===== Data under study
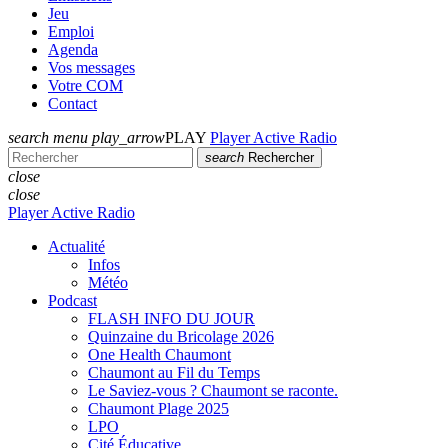
Jeu
Emploi
Agenda
Vos messages
Votre COM
Contact
search
menu
play_arrow
PLAY
Player Active Radio
search
Rechercher
close
close
Player Active Radio
Actualité
Infos
Météo
Podcast
FLASH INFO DU JOUR
Quinzaine du Bricolage 2026
One Health Chaumont
Chaumont au Fil du Temps
Le Saviez-vous ? Chaumont se raconte.
Chaumont Plage 2025
LPO
Cité Éducative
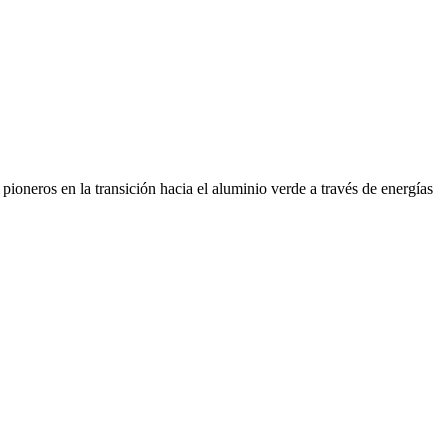
ioneros en la transición hacia el aluminio verde a través de energías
==========
[What you need to do] The expected answer is the full listing above, transcribed exactly and without pictures.

[Worked solution]
Jeu
Emploi
Agenda
Vos messages
Votre COM
Contact
search
menu
play_arrow
PLAY
Player Active Radio
search
Rechercher
close
close
Player Active Radio
Actualité
Infos
Météo
Podcast
FLASH INFO DU JOUR
Quinzaine du Bricolage 2026
One Health Chaumont
Chaumont au Fil du Temps
Le Saviez-vous ? Chaumont se raconte.
Chaumont Plage 2025
LPO
Cité Éducative
ioneros en la transición hacia el aluminio verde a través de energías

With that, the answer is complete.